Mais la Belgique a également organisé simultanément des élections fédérales, au cours desquelles le parti nationaliste Nouvelle Alliance flamande (N-VA) a remporté le plus de suffrages. Au Parlement européen, la N-VA a pour sa part décidé de rester dans le groupe européen ECR.
En Pologne, l’alliance Konfederacja s’est divisée en deux : trois des six députés européens élus dans le pays ont rejoint le groupe ESN, tandis que deux autres négocient pour rejoindre les Patriotes de Viktor Orbán.
La Slovénie et la Slovaquie entament leur cinquième cycle législatif
En Slovénie et en Slovaquie, les députés européens venant de partis de la coalition centriste semblent rester les plus nombreux.
Au cours de la nouvelle législature, la Slovénie comptera neuf députés européens : cinq pour le PPE, un pour le S&D, deux pour Renew et un pour les Verts. Pour la première fois depuis l’adhésion à l’UE en 2004, un député Slovène sera l’un des vice-présidents du groupe PPE. Un autre sera vice-président du groupe Renew.
La Slovaquie aura la représentation la plus faible au sein du groupe PPE depuis son adhésion à l’UE en 2004. Sur 15 députés européens, un seul sera au PPE, six rejoindront le groupe Renew, un adhérera au nouveau groupe ESN et les sept autres seront non-inscrits.
Au cours des quatre cycles précédents au Parlement européen, les Slovaques étaient les plus nombreux dans la fraction PPE. Entre 2004 et 2009, ils étaient huit (sur 14), contre cinq, puis quatre (sur 14) entre 2019 et 2024.
Qu’est-ce qui attend le nouveau Parlement européen ?
Alors que la guerre fait rage aux portes de l’Europe, l’Union est confrontée à de multiples défis, notamment une économie stagnante et une incertitude mondiale croissante, auxquels les dirigeants et les députés européens devront faire face.
Mais tous les regards seront tournés vers le vote de jeudi lorsque les législateurs décideront d’accorder ou non à Ursula von der Leyen cinq années supplémentaires à la tête de la Commission, poste considéré comme le plus influent de l’UE. Depuis que les dirigeants européens sont parvenus à un accord âprement disputé sur sa candidature fin juin, von der Leyen s’est efforcée de convaincre les législateurs des principaux groupes politiques.
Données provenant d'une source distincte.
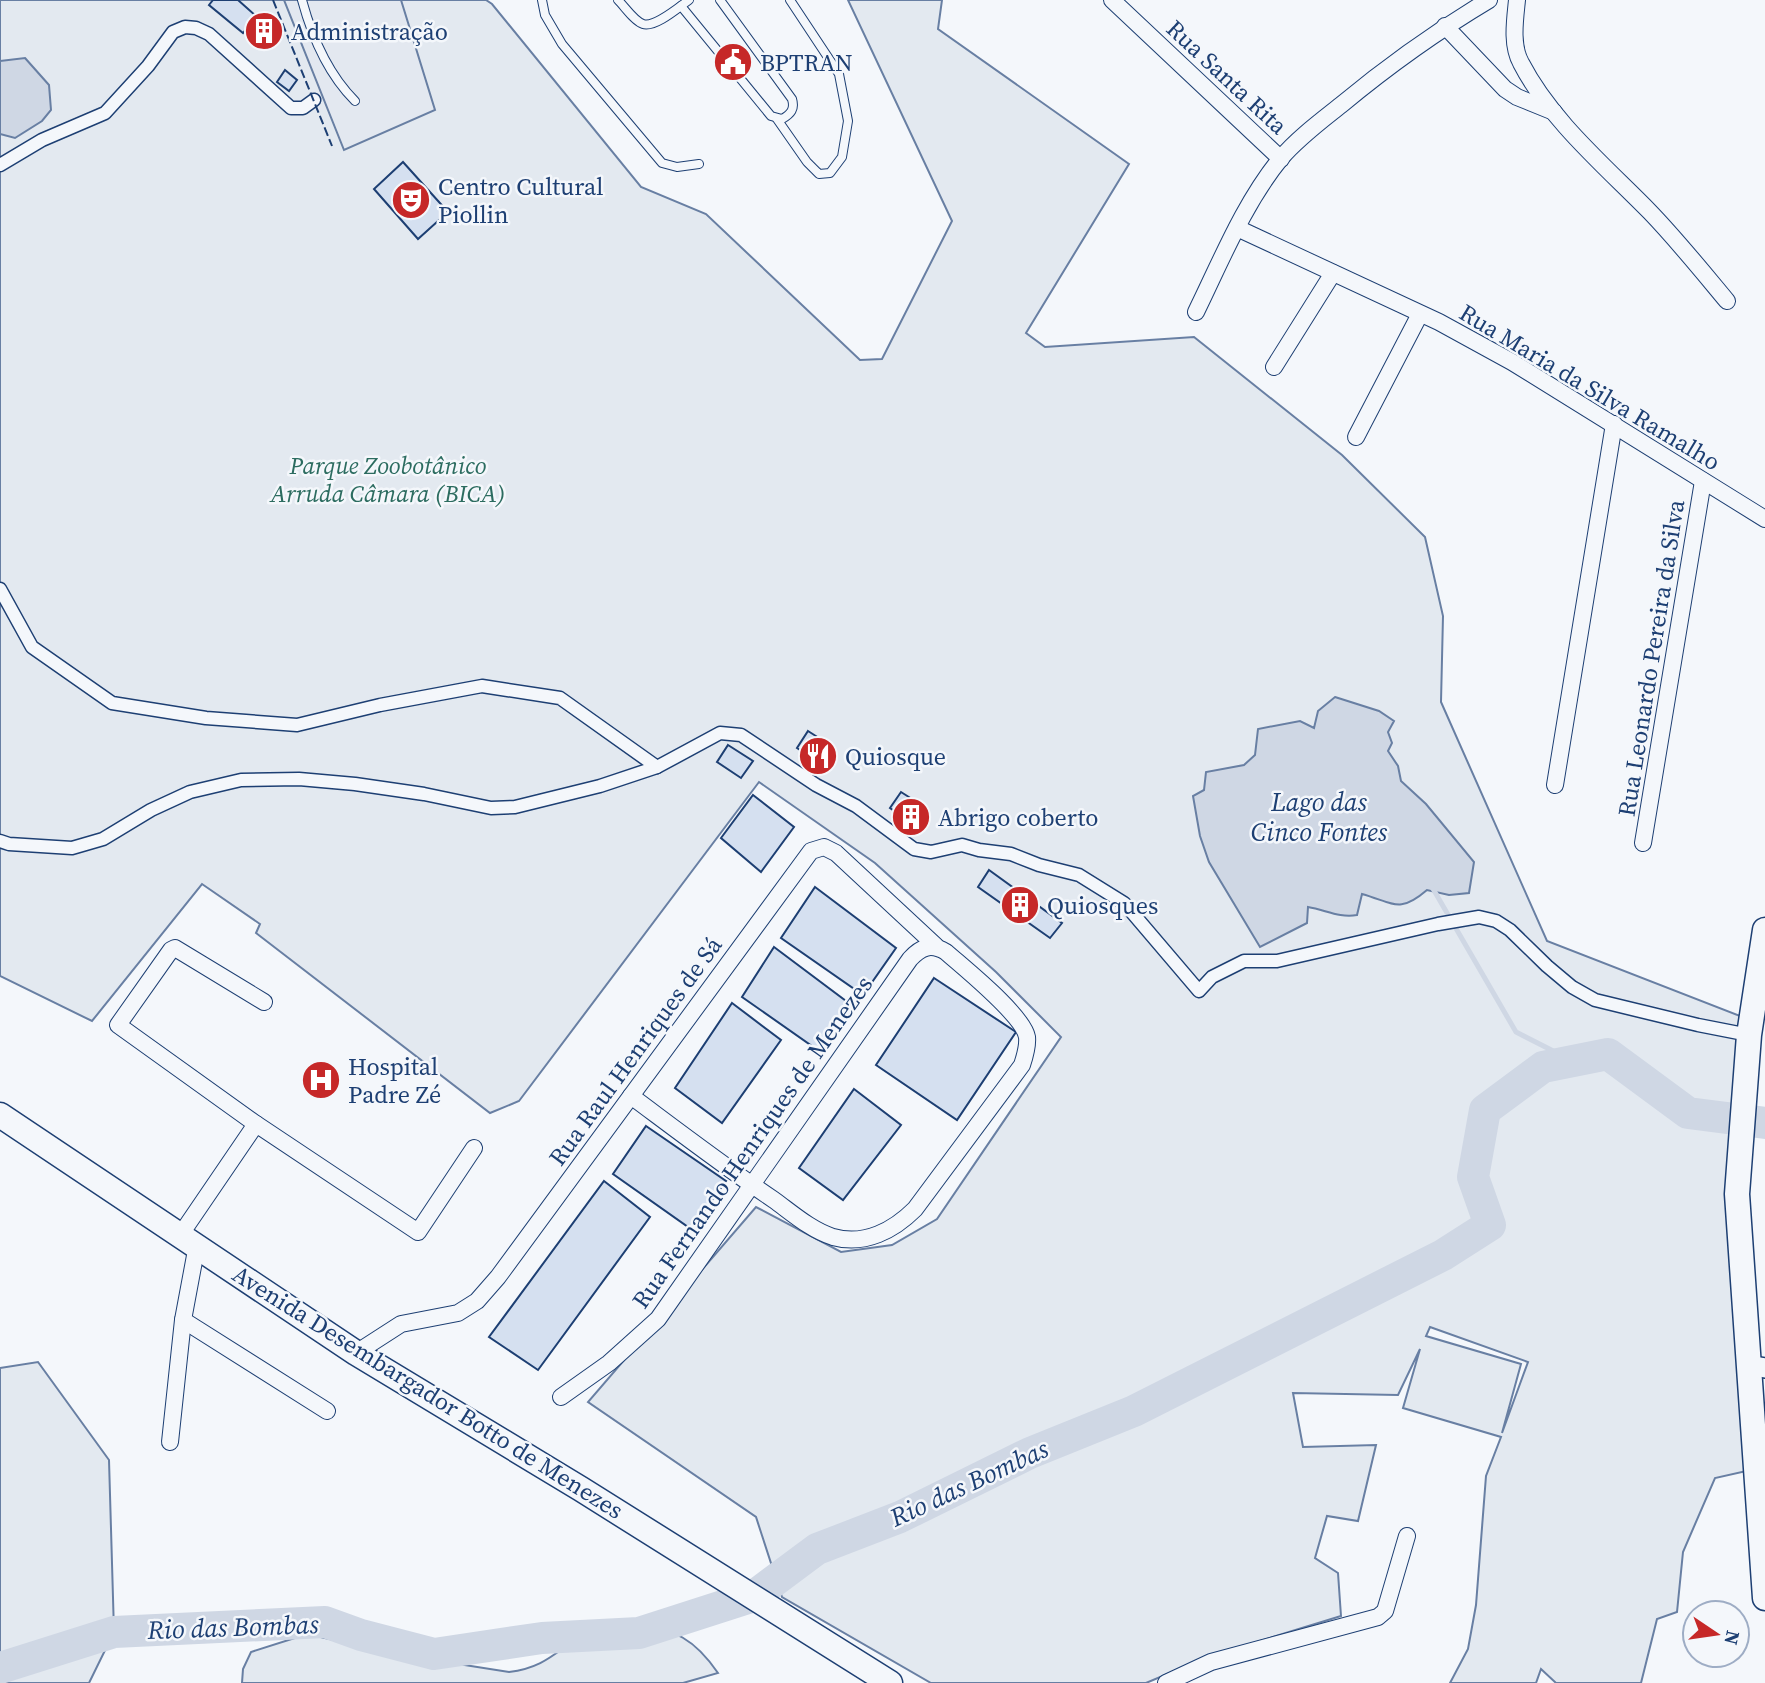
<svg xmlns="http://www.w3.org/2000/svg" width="1765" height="1683" font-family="'Source Serif 4',serif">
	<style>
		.green { fill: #e3e9f0; stroke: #687fa3; stroke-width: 2; fill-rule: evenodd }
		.parking { fill: #e3e8f0; stroke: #687fa3; stroke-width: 2 }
		.water { fill: #cfd7e4; stroke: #687fa3; stroke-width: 2 }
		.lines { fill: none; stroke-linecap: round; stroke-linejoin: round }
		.stream { stroke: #cfd7e4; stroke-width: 5 }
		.river { stroke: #cfd7e4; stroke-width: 32 }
		.building { fill: #d5e0f0; stroke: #1d3f73; stroke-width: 2 }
		.service-casing { stroke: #1d3f73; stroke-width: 10 }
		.pedestrian-casing { stroke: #1d3f73; stroke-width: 15 }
		.minor-casing { stroke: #1d3f73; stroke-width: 18 }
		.tertiary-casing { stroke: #1d3f73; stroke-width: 22 }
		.primary-casing { stroke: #1d3f73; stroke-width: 27 }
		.service { stroke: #f4f7fb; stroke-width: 8 }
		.pedestrian { stroke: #f4f7fb; stroke-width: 12 }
		.minor { stroke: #f4f7fb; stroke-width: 16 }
		.tertiary { stroke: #f4f7fb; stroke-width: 19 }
		.primary { stroke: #f4f7fb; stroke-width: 24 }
		.fence { stroke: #1d3f73; stroke-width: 2; stroke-dasharray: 9 3.5; stroke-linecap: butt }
		.labels { text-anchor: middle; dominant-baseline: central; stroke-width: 5; stroke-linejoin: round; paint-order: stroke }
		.poi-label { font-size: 24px; fill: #1d3f73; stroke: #f4f7fb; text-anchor: start }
		.street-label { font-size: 24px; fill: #1d3f73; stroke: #f4f7fb }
		.park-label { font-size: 24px; font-style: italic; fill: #2c6c60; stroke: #f4f7fb }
		.water-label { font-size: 26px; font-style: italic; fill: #1d3f73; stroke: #f4f7fb }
	</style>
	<rect width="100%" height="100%" fill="#f4f7fb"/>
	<g class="green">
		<path d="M 0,0 L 486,0 L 492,4 L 641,187 L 706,214 L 860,360 L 882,359 L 952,221 L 848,0 L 942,0 L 938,29 L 1129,164 L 1026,333 L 1045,347 L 1194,337 L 1342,455 L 1425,537 L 1443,616 L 1441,702 L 1547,941 L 1758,1023 L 1734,1170 L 1751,1470 L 1715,1478 L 1683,1552 L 1677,1612 L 1657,1619 L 1641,1683 L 1556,1683 L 1541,1669 L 1536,1683 L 1450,1683 L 1468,1649 L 1476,1605 L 1486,1476 L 1501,1437 L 1403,1408 L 1420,1349 L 1398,1395 L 1293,1393 L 1303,1447 L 1376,1445 L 1358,1521 L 1327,1516 L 1315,1558 L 1338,1573 L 1341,1616 L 1208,1657 L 1146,1683 L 931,1683 L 782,1597 L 756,1517 L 588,1402 L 756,1207 L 841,1252 L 892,1245 L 937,1219 L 1061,1037 L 996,972 L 875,863 L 759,782 L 519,1101 L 490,1113 L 256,933 L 260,924 L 202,884 L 92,1021 L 0,976 ZM 1430,1327 L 1528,1362 L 1502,1433 L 1521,1364 L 1426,1336 Z"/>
		<polygon points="38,1362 109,1460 114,1632 89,1683 0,1683 0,1368"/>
		<path d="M 635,1622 C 676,1631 694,1638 718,1673 L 683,1683 L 242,1683 L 243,1669 L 251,1652 L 298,1637 L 316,1636 L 401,1655 L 509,1672 C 550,1667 559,1646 592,1630 C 606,1623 620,1622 635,1622 Z"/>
	</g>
	<polygon class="parking" points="284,0 401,0 435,110 344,150"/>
	<g class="water">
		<polygon points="25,58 49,85 51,110 42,121 15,138 0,134 0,61"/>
		<path d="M 1335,697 L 1379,711 L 1394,721 L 1388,732 L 1392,743 L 1388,751 L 1398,766 L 1401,781 L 1426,804 L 1474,862 L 1469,893 L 1449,895 L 1427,890 C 1399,914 1394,903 1362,894 L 1357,915 C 1339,918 1326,910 1308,907 L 1307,923 L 1260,947 L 1209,862 L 1200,836 L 1193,796 L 1204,790 L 1206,772 L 1244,765 L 1255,755 L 1258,729 L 1300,721 L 1314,728 L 1318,711 Z"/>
	</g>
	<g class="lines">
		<polyline class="stream" points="1432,887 1516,1032 1573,1061"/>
		<polyline class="river" points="0,1668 114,1632 325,1622 361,1635 434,1654 542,1638 639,1633 754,1596 817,1549 900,1517 1030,1453 1134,1411 1443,1255 1490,1225 1473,1177 1485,1110 1543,1067 1608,1054 1688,1113 1765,1123"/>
	</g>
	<g class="building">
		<polygon points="213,0 238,0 256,16 243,33 209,5"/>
		<polygon points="256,24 274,29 272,38 254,32"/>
		<polygon points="285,70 297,80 289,91 277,82"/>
		<polygon points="403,162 448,212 418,239 374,189"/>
		<polygon points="808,731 833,747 821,764 797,748"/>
		<polygon points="728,745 753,761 741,778 717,762"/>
		<polygon points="901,792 926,808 914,825 890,808"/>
		<polygon points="753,795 794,827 761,872 721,838"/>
		<polygon points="989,870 1062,923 1050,938 978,887"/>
		<polygon points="815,887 896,948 863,995 781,938"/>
		<polygon points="774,947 854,1007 822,1053 742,997"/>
		<polygon points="934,978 1016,1032 957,1120 876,1065"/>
		<polygon points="732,1003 781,1040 722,1123 675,1088"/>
		<polygon points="854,1089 901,1125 843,1200 799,1168"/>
		<polygon points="646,1126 726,1181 691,1229 613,1174"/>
		<polygon points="604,1181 650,1217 538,1370 489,1337"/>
	</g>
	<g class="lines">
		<g class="service-casing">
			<g id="service">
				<path d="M 302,0 C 312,37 327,73 355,101"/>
				<polyline points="542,0 545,15 562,44 662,163 677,167 699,164"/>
				<path d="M 618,0 C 625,7 634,21 643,24 C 655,28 679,7 689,0"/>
				<path d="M 681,6 L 771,116 L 782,119 C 791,114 795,109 792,99 L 720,0"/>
				<polyline points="777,119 807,162 819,174 830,173 842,157 848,121 839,74 790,0"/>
			</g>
		</g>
		<g class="pedestrian-casing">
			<g id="pedestrian">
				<polyline points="0,165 42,140 105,113 148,66 173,32 185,27 196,28 209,34 291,108 303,108 314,100"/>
				<polyline points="0,589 32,647 112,703 206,718 297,725 380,705 482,686 560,698 657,767"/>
				<polyline points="0,841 9,844 72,848 103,839 151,810 190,792 241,780 299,779 355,784 424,794 491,808 515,807 600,786 657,767 720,733 741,735 816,785 856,806 914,849 931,852 962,845 979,850 1011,854 1039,865 1079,875 1124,903 1199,991 1212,977 1244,961 1277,961 1438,924 1479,917 1496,921 1510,930 1547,966 1572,987 1595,1000 1698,1025 1749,1035"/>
			</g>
		</g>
		<g class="minor-casing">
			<g id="minor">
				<polyline points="1112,0 1281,159"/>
				<path d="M 1517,0 C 1515,20 1511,45 1521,63 C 1551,121 1605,166 1650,212 C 1677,240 1702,271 1727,301"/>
				<polyline points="1445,26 1505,89 1517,97 1554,112"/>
				<polyline points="1237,228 1439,322 1512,362 1765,519"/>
				<path d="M 1196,312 C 1221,261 1244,203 1281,158 C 1298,138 1321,121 1341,105 C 1388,66 1437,31 1489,0"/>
				<polyline points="1274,367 1333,273"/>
				<polyline points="1356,437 1420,314"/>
				<polyline points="1555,785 1614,424"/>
				<polyline points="1643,843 1703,481"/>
				<polyline points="256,1124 118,1025 171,950 175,948 264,1002"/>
				<polyline points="181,1234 256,1124 418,1232 474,1148"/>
				<polyline points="197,1245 183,1320 327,1411"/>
				<polyline points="356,1353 401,1324 458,1313 477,1301 498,1277 811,851 824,847 836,853 936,946"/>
				<path d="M 561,1397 L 609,1363 L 658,1319 L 910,959 C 921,947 931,943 946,952 C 964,968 1023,1015 1027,1037 C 1028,1046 1025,1056 1022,1065 L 915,1209 C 894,1230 865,1246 833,1237 C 811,1230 792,1213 774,1200 C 725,1167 678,1131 631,1096"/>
				<polyline points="170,1442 183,1320"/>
				<polyline points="1166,1683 1211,1662 1378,1617 1385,1611 1407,1536"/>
			</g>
		</g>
		<g class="tertiary-casing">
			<polyline id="tertiary" points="1748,1365 1765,1368"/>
		</g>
		<g class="primary-casing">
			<g id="primary">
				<polyline points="1765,930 1749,1035 1737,1194 1765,1598"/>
				<polyline points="0,1115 356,1353 581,1489 890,1683"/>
			</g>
		</g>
		<use href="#service" class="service"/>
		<use href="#pedestrian" class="pedestrian"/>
		<use href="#minor" class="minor"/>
		<use href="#tertiary" class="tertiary"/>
		<use href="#primary" class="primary"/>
		<polyline class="fence" points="273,0 332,146"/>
	</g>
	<defs>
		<g id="building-disc" transform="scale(2.0125)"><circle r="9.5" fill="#c62828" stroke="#f4f7fb"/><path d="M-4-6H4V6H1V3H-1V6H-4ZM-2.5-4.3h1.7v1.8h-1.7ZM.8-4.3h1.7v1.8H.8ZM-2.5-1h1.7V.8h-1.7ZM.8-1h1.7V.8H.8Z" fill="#fff"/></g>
		<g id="civic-disc" transform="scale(2.0125)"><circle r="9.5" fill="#c62828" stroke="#f4f7fb"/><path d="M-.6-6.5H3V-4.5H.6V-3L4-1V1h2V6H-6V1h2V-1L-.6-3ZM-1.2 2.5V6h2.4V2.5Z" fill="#fff"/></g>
		<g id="theatre-disc" transform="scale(2.0125)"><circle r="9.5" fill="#c62828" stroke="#f4f7fb"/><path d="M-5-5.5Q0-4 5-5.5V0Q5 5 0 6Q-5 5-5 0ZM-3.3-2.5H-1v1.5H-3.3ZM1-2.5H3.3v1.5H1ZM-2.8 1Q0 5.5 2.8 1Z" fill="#fff"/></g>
		<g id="restaurant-disc" transform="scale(2.0125)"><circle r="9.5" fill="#c62828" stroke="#f4f7fb"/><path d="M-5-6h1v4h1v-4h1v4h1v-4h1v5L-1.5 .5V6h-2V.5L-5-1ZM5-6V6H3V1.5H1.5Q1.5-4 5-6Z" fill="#fff"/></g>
		<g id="hospital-disc" transform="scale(2.0125)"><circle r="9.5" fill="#c62828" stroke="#f4f7fb"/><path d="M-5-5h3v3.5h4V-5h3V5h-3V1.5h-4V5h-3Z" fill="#fff"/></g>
	</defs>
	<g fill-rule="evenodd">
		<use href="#building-disc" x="264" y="31"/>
		<use href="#civic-disc" x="733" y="62"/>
		<use href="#theatre-disc" x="411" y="200"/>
		<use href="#restaurant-disc" x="818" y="756"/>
		<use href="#building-disc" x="911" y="817"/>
		<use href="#building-disc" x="1020" y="905"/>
		<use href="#hospital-disc" x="321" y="1080"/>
	</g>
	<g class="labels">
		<g class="poi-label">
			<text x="291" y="31">Administração</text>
			<text x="760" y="62">BPTRAN</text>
			<text x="438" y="186">Centro Cultural<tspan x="438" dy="28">Piollin</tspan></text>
			<text x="845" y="756">Quiosque</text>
			<text x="938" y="817">Abrigo coberto</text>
			<text x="1047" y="905">Quiosques</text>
			<text x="348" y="1066">Hospital<tspan x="348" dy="28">Padre Zé</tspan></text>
		</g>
		<g class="street-label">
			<text transform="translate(1227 77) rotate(43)">Rua Santa Rita</text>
			<text transform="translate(1590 387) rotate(31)">Rua Maria da Silva Ramalho</text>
			<text transform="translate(1651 658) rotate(-81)">Rua Leonardo Pereira da Silva</text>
			<text transform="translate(635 1051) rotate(-54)">Rua Raul Henriques de Sá</text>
			<text transform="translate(752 1142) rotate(-55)">Rua Fernando Henriques de Menezes</text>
			<text transform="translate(428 1392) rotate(32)">Avenida Desembargador Botto de Menezes</text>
		</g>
		<g class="park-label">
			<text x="388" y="465">Parque Zoobotânico<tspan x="388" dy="28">Arruda Câmara (BICA)</tspan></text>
		</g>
		<g class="water-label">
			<text x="1319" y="802">Lago das<tspan x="1319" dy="30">Cinco Fontes</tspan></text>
			<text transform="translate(969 1483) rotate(-25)">Rio das Bombas</text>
			<text transform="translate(233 1627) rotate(-2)">Rio das Bombas</text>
		</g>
	</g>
	<g transform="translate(1716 1634) rotate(103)"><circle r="33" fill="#f4f7fb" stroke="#9eadc5" stroke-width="2"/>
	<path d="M0-5L12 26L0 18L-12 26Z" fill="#c62828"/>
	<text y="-10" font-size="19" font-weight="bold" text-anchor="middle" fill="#1d3f73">N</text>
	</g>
</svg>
Pour rester à son poste, la conservatrice allemande a besoin d’au moins 361 voix sur les 720 sièges de la chambre. La course pourrait être serrée : en 2019, elle avait décroché le poste avec une marge de seulement neuf voix.
Cet article est publié deux fois par semaine. Le contenu est basé sur les informations des agences participant à l’ENR.